- **Exercise instructions**
Show each of the lines below that contains the word "shown", matching case exactly.

- **Material for the task**
···

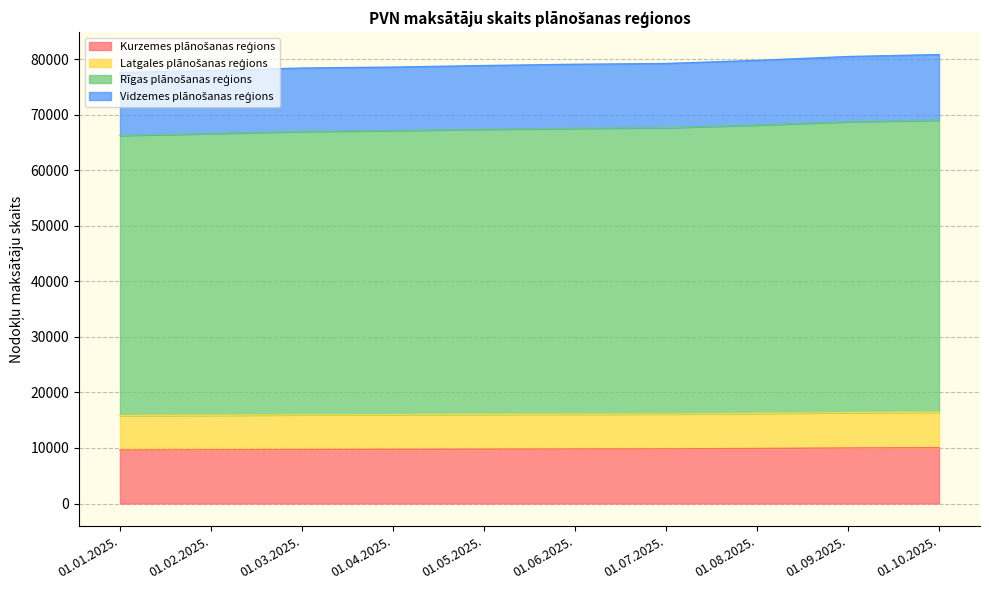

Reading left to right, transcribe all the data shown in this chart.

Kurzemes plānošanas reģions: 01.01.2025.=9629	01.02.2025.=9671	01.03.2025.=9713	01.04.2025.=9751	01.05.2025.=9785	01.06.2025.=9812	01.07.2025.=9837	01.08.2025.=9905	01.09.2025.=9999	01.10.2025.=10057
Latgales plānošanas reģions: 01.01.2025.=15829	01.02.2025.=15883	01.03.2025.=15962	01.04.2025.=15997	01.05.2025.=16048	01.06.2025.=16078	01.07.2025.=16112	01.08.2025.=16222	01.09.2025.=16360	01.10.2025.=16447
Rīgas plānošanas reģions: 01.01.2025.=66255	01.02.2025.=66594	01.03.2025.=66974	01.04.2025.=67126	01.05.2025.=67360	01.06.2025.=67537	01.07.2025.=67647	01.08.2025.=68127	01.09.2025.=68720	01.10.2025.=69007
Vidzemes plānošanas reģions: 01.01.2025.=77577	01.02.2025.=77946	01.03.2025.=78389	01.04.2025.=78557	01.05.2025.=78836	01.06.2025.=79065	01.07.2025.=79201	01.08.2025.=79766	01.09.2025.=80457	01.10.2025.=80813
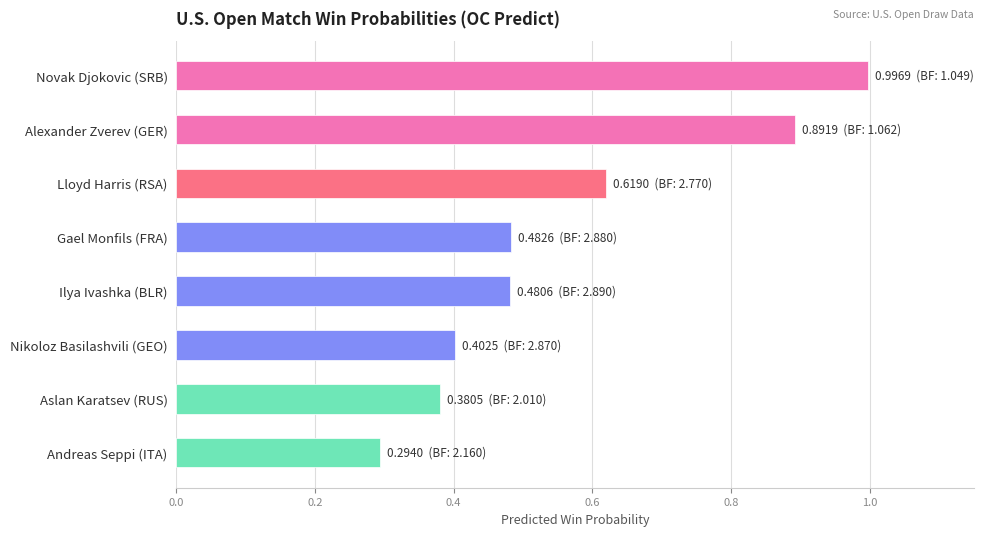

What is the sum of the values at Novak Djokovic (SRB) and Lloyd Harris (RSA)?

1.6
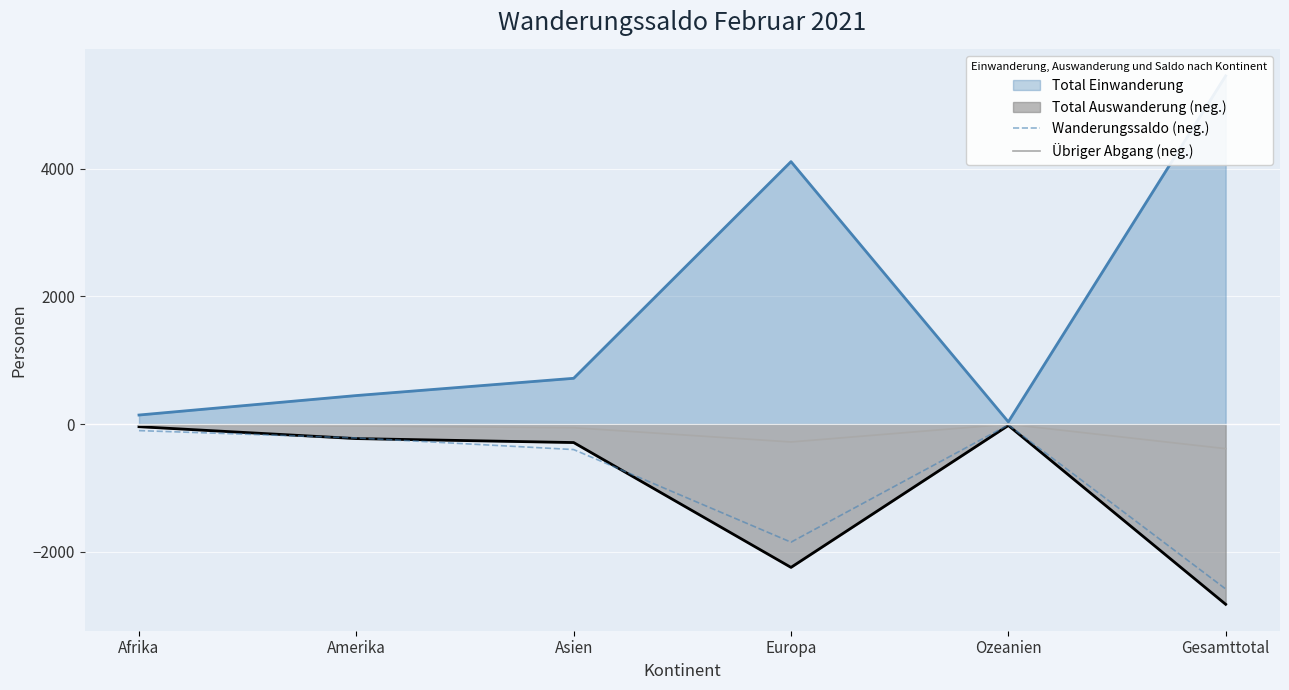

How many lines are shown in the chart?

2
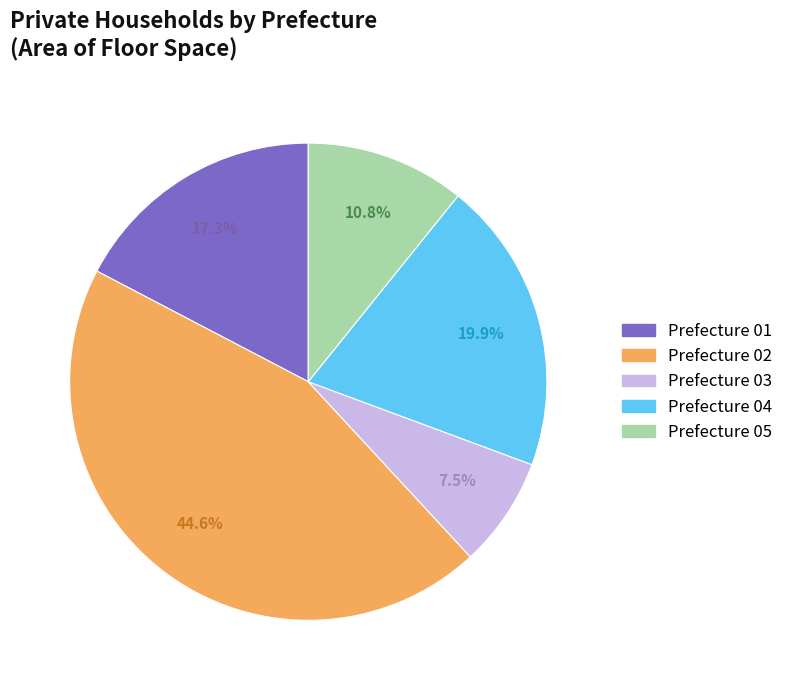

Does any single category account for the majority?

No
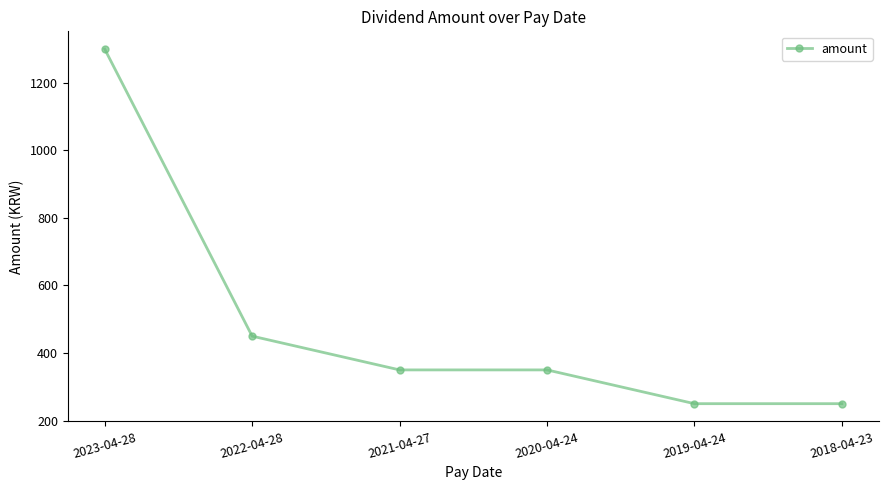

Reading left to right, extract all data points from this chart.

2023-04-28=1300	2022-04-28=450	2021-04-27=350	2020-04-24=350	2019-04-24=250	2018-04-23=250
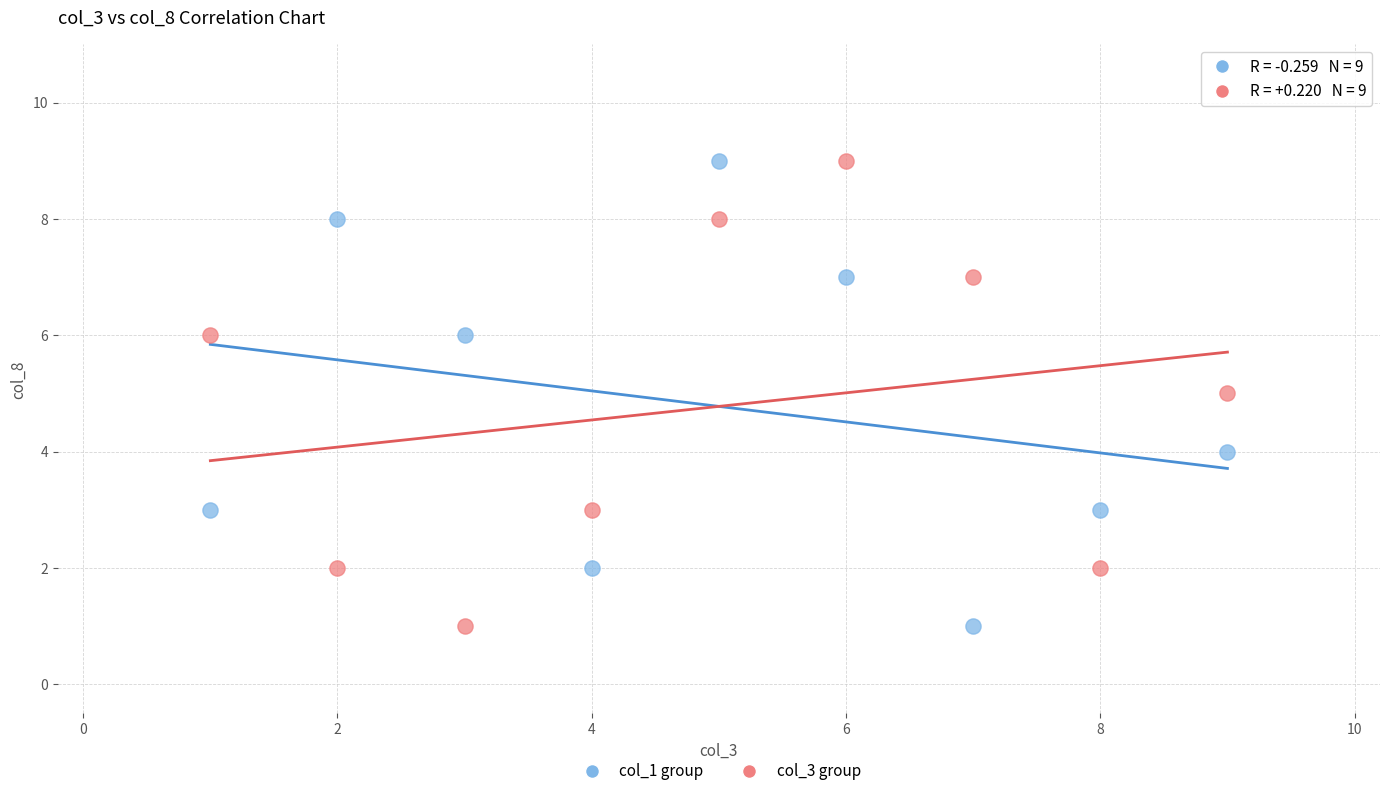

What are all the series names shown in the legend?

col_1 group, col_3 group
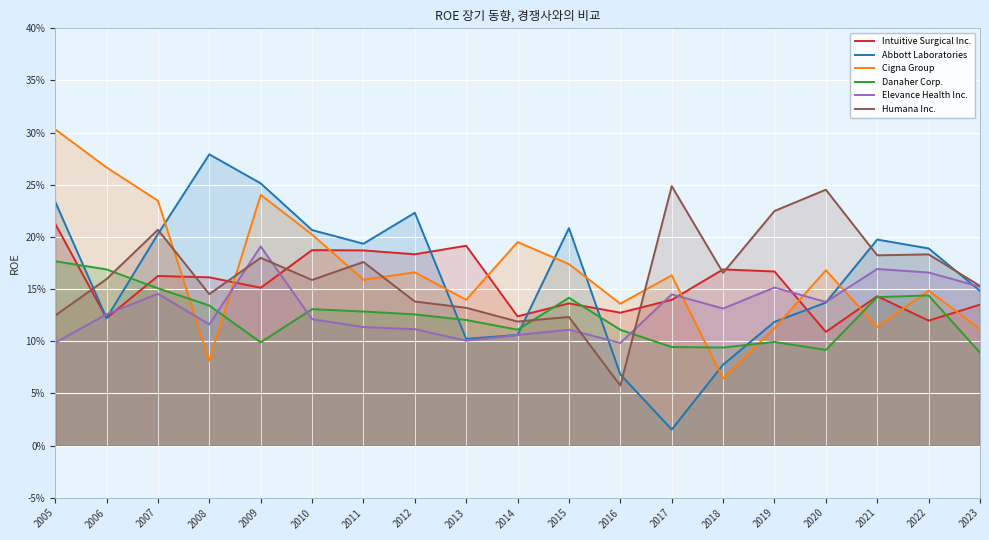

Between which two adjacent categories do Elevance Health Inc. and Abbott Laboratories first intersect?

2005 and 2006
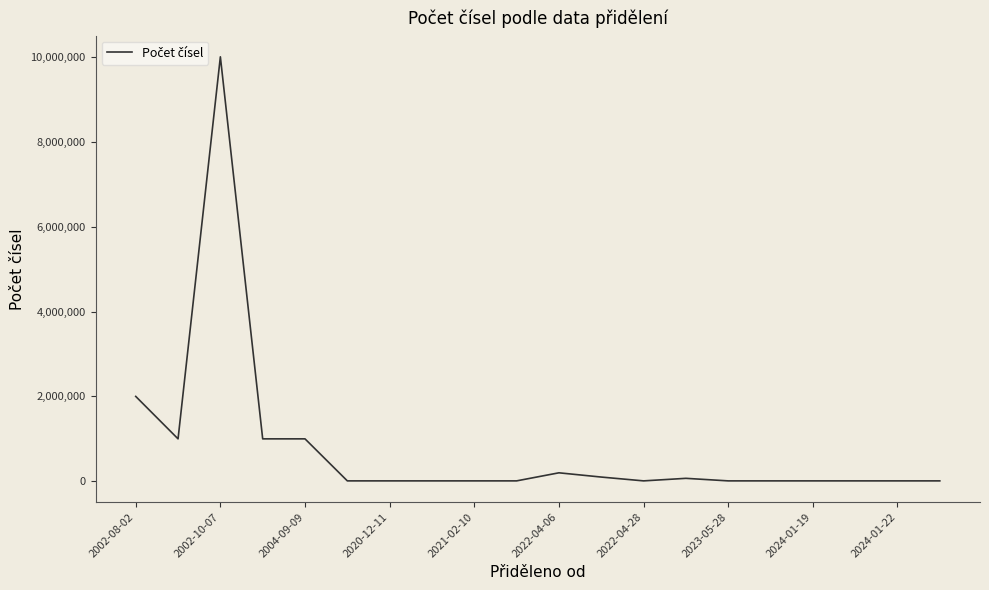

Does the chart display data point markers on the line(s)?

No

···

- **Finished task**
Reading left to right, transcribe all the data shown in this chart.
How many lines are shown in the chart?
What are all the series names shown in the legend?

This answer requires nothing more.